DIRECTIVE:
List every line in the entries below that contains the word "Segment".

--- BEGIN AVAILABLE RECORDS ---

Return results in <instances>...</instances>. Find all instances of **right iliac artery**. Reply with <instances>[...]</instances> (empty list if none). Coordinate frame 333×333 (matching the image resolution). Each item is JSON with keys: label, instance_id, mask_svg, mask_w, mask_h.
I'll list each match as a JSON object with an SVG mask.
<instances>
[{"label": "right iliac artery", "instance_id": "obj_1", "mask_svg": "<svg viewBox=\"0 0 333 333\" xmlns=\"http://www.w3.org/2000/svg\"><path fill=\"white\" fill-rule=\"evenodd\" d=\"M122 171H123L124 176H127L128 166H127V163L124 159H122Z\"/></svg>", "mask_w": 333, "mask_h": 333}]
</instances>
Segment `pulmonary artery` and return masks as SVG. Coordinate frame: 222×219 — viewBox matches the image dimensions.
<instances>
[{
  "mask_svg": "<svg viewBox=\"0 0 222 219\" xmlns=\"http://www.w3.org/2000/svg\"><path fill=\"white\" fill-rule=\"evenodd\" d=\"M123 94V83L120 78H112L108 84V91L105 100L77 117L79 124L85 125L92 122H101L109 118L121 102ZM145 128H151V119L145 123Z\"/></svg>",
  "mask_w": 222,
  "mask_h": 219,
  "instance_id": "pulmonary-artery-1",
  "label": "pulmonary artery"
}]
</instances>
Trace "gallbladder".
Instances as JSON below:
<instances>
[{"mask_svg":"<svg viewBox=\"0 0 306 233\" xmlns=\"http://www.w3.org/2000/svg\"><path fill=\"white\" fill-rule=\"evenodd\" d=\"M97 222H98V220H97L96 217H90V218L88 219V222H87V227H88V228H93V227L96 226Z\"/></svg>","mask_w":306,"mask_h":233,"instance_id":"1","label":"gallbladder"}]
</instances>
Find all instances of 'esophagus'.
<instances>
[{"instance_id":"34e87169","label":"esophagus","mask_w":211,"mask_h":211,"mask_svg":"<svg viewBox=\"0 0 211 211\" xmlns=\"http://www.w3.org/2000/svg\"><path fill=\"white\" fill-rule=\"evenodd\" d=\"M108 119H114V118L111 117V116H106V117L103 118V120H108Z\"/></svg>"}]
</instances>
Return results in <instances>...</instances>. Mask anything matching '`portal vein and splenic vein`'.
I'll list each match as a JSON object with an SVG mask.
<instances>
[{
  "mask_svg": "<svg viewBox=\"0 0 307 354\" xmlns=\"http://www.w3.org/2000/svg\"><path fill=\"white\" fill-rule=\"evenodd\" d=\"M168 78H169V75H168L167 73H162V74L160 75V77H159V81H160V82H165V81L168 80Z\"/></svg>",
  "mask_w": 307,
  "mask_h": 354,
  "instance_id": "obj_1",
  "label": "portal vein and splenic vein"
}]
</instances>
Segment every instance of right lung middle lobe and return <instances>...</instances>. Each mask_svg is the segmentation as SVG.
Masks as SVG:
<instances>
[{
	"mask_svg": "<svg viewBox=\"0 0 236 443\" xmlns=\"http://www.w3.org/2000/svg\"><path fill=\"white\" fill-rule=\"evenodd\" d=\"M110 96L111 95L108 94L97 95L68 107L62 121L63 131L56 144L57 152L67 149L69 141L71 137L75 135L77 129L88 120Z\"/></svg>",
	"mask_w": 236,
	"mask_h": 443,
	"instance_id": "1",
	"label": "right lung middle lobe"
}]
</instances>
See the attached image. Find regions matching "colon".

--- END AVAILABLE RECORDS ---

ANSWER TO THE EXERCISE:
Segment `pulmonary artery` and return masks as SVG. Coordinate frame: 222×219 — viewBox matches the image dimensions.
Segment every instance of right lung middle lobe and return <instances>...</instances>. Each mask_svg is the segmentation as SVG.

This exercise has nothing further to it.